%%

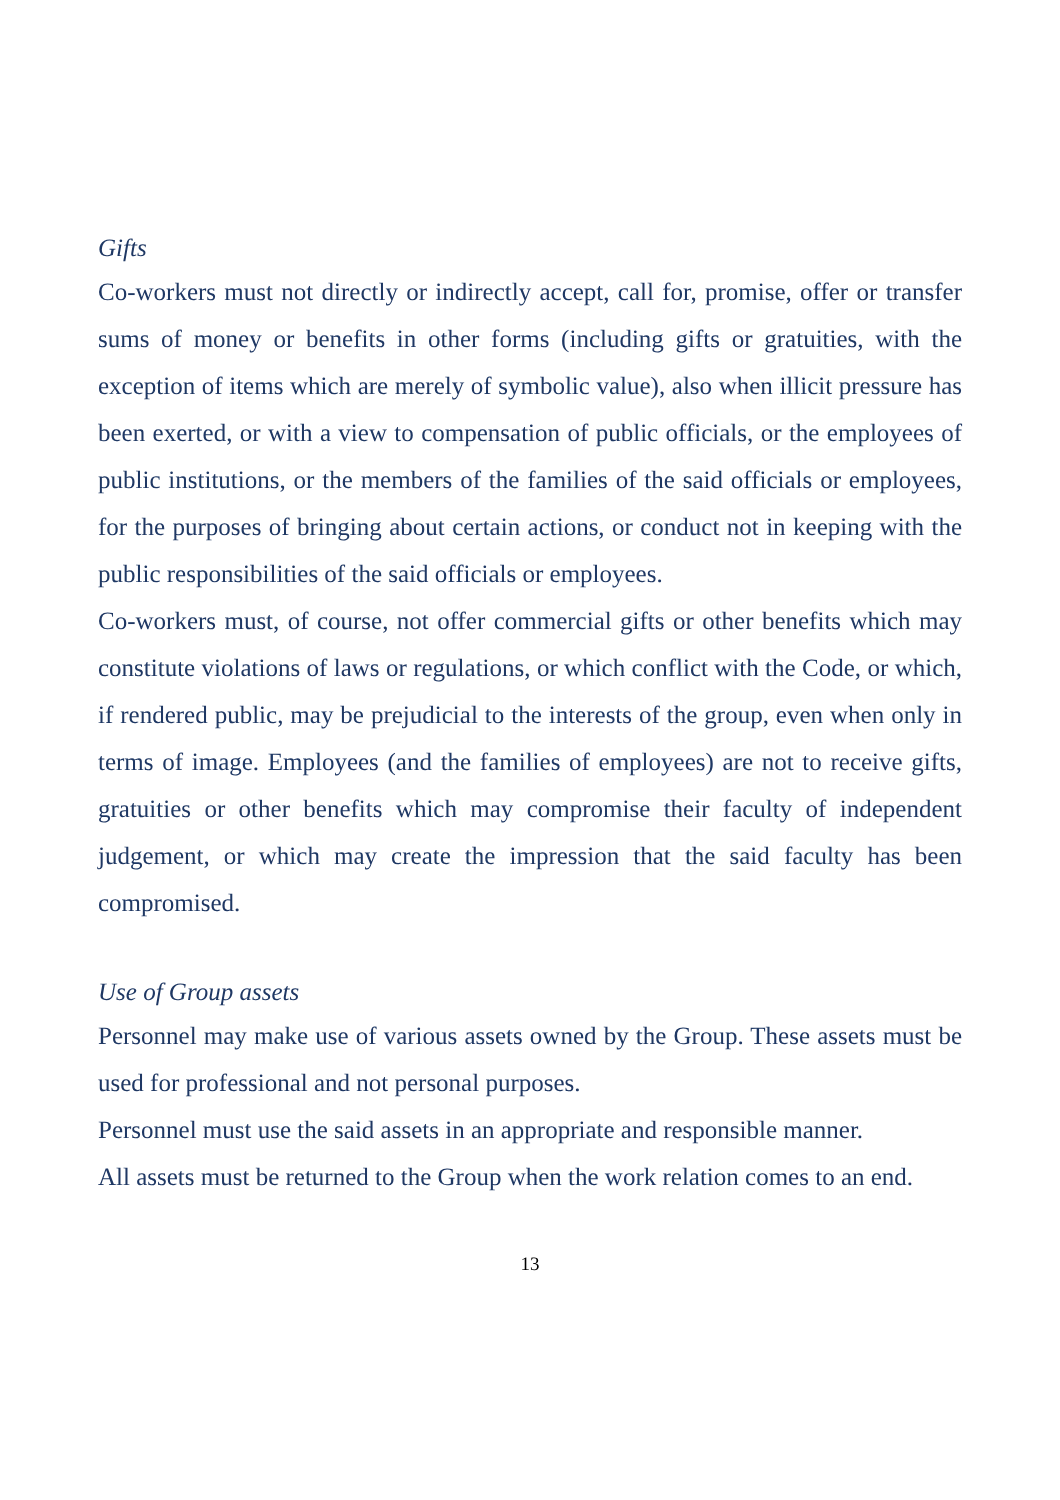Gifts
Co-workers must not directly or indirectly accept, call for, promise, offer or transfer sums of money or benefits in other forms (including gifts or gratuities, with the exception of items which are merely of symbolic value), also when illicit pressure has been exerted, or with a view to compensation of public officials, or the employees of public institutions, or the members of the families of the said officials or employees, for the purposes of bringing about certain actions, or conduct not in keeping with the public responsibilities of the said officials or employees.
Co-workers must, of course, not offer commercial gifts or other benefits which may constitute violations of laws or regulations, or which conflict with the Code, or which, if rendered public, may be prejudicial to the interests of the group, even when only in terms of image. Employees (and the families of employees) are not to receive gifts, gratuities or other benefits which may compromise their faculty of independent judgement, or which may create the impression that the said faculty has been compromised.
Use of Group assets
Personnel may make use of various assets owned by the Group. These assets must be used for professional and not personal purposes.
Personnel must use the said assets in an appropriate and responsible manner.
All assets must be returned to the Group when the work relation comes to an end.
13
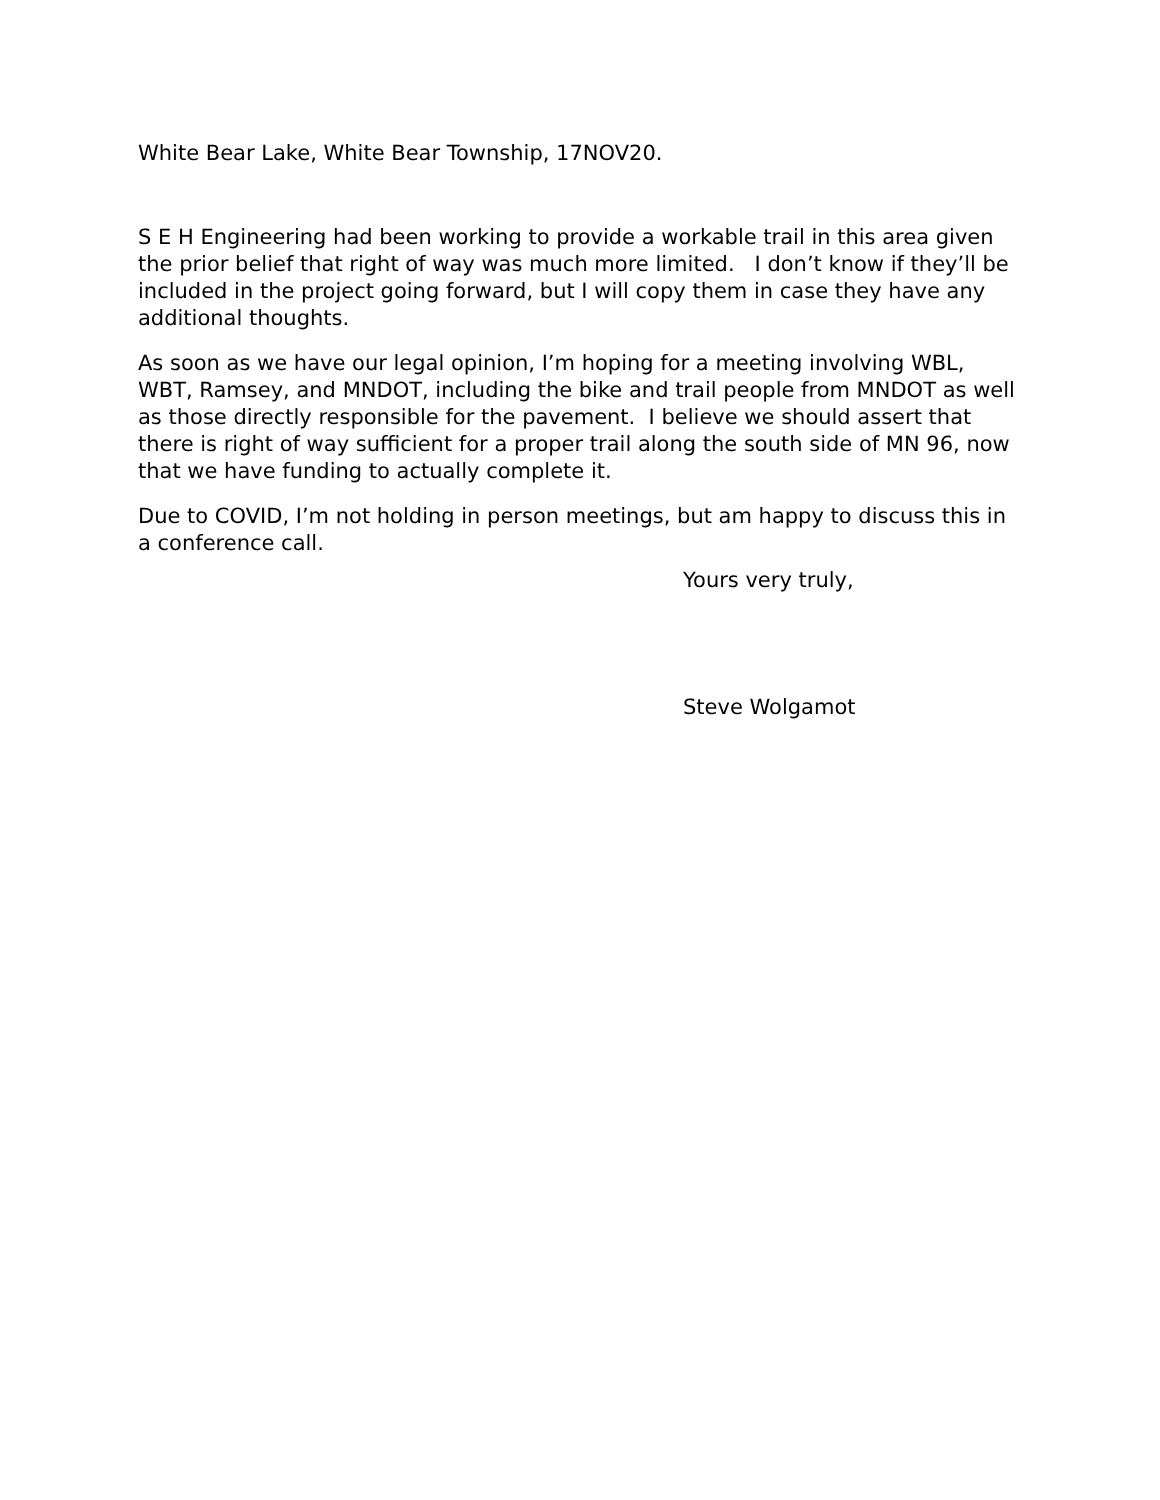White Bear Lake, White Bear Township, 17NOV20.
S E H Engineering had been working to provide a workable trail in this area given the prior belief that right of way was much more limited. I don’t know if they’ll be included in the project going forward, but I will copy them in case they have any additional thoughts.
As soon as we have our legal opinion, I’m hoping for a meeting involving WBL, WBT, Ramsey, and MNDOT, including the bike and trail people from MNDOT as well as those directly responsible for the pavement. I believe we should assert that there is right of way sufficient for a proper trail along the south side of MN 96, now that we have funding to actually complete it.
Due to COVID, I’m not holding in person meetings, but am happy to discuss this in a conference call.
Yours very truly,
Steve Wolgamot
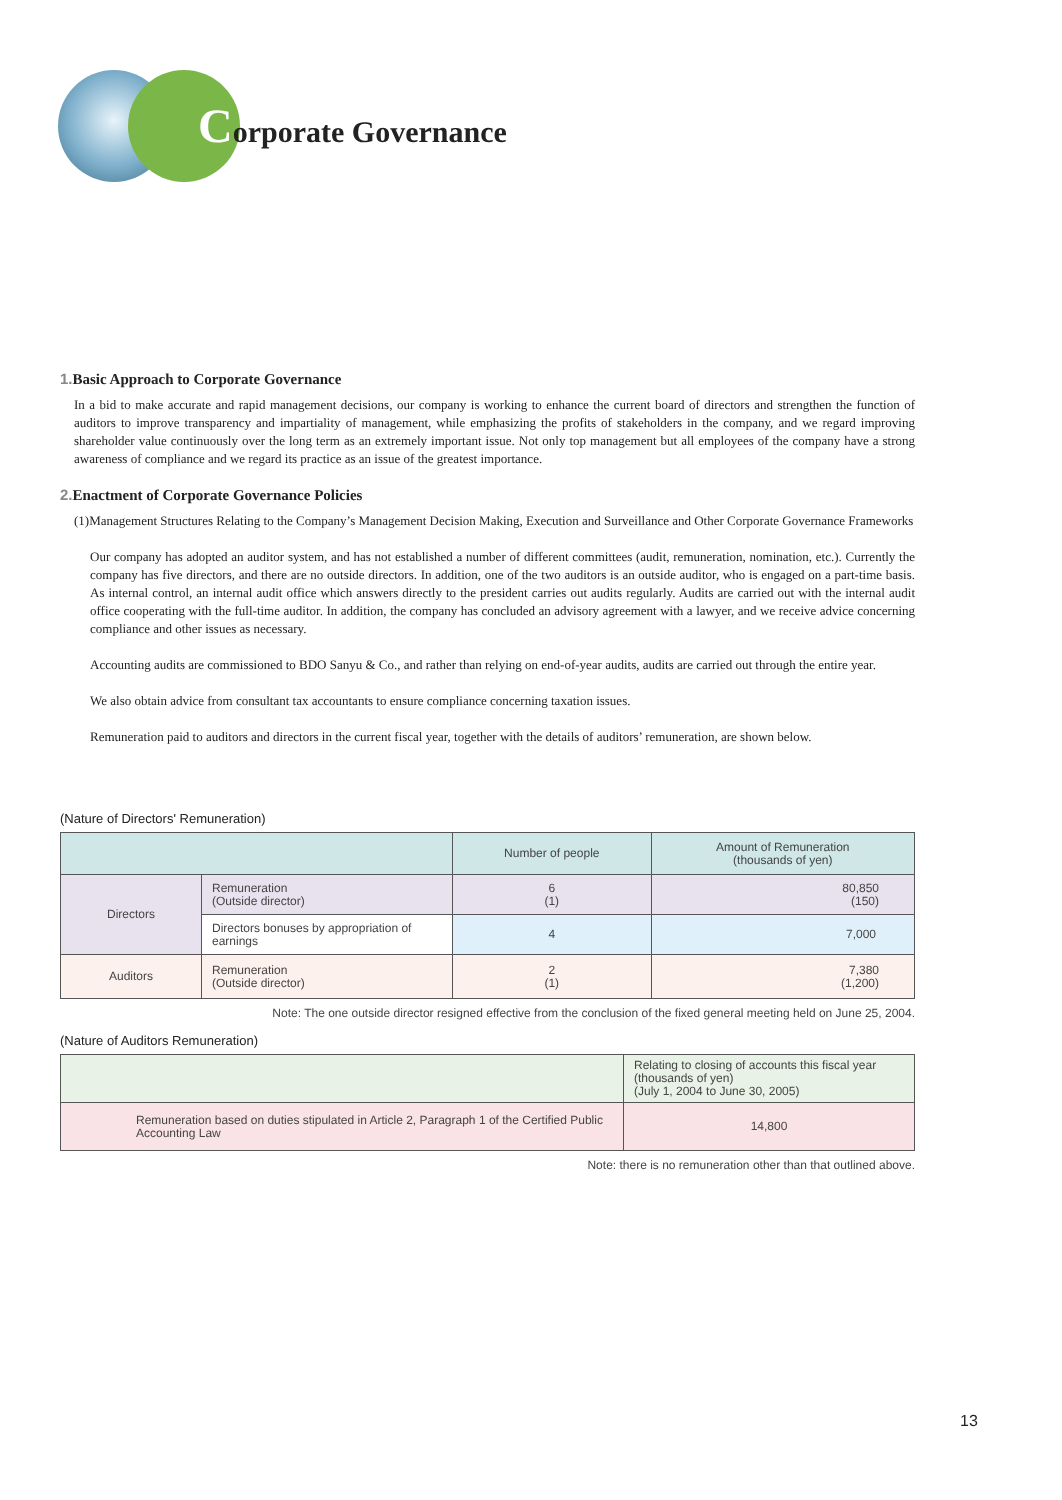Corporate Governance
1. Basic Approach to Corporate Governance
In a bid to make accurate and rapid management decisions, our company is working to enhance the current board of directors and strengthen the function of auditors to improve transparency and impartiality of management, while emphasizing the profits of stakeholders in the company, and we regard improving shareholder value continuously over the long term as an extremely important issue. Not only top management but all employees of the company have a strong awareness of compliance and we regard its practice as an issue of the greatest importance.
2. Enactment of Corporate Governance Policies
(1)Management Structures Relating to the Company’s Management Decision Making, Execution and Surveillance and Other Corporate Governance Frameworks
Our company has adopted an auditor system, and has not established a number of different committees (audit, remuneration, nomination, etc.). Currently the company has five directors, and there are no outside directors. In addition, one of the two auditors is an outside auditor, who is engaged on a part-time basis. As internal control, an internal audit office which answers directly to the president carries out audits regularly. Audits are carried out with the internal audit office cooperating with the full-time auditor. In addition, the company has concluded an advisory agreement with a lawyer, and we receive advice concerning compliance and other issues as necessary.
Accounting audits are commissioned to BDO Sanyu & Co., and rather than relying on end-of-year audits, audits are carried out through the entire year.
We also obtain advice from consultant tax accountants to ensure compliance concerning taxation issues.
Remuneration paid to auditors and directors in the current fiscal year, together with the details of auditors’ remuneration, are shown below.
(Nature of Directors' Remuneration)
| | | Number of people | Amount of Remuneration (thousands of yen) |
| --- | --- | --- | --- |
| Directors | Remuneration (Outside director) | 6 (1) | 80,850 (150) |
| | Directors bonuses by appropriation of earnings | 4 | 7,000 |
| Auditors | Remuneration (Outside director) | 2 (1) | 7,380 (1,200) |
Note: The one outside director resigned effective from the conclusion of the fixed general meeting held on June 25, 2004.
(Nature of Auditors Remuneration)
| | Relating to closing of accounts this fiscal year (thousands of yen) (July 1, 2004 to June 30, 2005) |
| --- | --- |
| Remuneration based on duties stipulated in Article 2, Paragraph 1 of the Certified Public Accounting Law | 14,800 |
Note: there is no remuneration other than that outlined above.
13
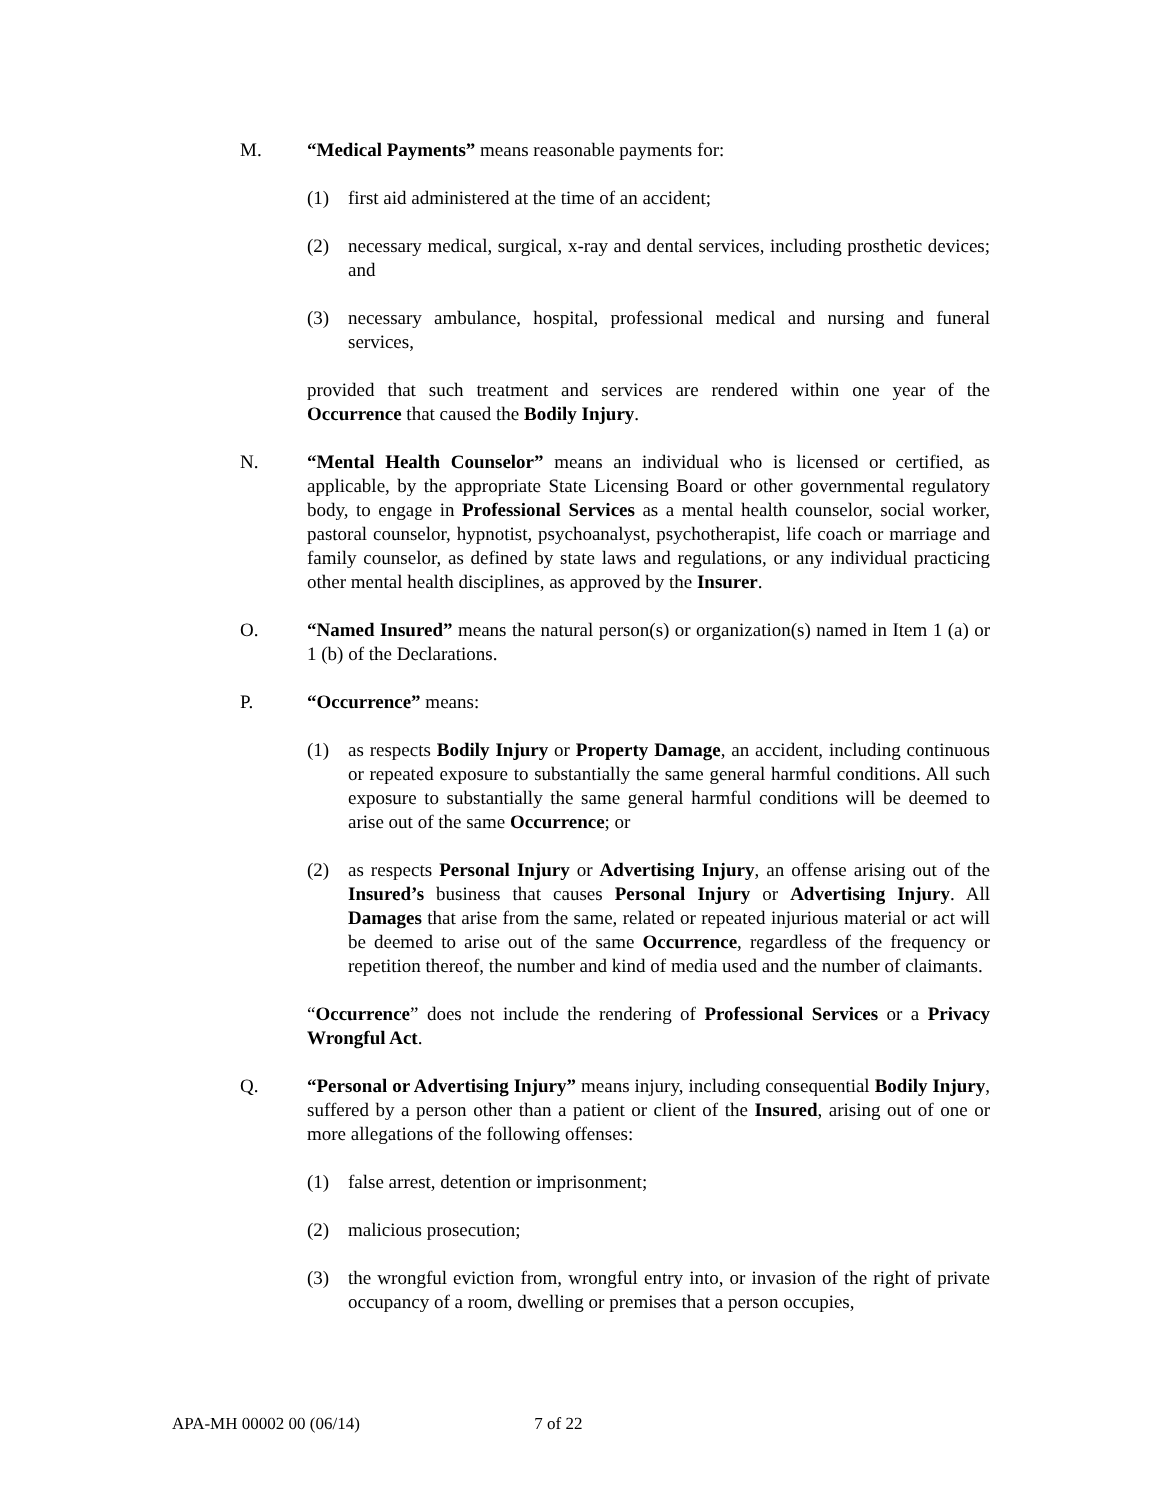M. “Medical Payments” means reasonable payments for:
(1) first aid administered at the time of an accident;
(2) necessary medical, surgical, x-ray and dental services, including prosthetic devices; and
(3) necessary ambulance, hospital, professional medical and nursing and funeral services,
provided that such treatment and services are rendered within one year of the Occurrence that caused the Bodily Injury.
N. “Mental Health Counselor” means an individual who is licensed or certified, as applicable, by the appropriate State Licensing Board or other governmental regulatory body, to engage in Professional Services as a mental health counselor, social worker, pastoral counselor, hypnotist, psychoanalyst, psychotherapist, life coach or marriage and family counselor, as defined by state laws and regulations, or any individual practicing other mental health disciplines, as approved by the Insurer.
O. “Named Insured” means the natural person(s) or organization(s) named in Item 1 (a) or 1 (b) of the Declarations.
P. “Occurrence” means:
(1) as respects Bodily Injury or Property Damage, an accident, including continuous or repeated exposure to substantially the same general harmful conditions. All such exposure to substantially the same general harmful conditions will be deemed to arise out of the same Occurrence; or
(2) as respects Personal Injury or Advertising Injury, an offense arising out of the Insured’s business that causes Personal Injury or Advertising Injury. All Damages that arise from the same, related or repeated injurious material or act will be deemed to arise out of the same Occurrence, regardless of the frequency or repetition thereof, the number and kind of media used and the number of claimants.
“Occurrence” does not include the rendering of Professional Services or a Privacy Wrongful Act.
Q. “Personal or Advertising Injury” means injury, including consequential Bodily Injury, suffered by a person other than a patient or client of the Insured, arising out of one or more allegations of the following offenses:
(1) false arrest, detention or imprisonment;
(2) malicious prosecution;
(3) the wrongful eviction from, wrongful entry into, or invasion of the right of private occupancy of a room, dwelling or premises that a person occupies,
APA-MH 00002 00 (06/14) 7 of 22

%%

TASK INSTRUCTIONS — Within the data above, repeat exactly the lines from the one bearing "Note: there is" through the one bearing "(2) necessary medical, surgical, x-ray". Include no pictures and nothing else.

SOLUTION TO THE PROBLEM —
Note: there is no remuneration other than that outlined above.
13
M. “Medical Payments” means reasonable payments for:
(1) first aid administered at the time of an accident;
(2) necessary medical, surgical, x-ray and dental services, including prosthetic devices; and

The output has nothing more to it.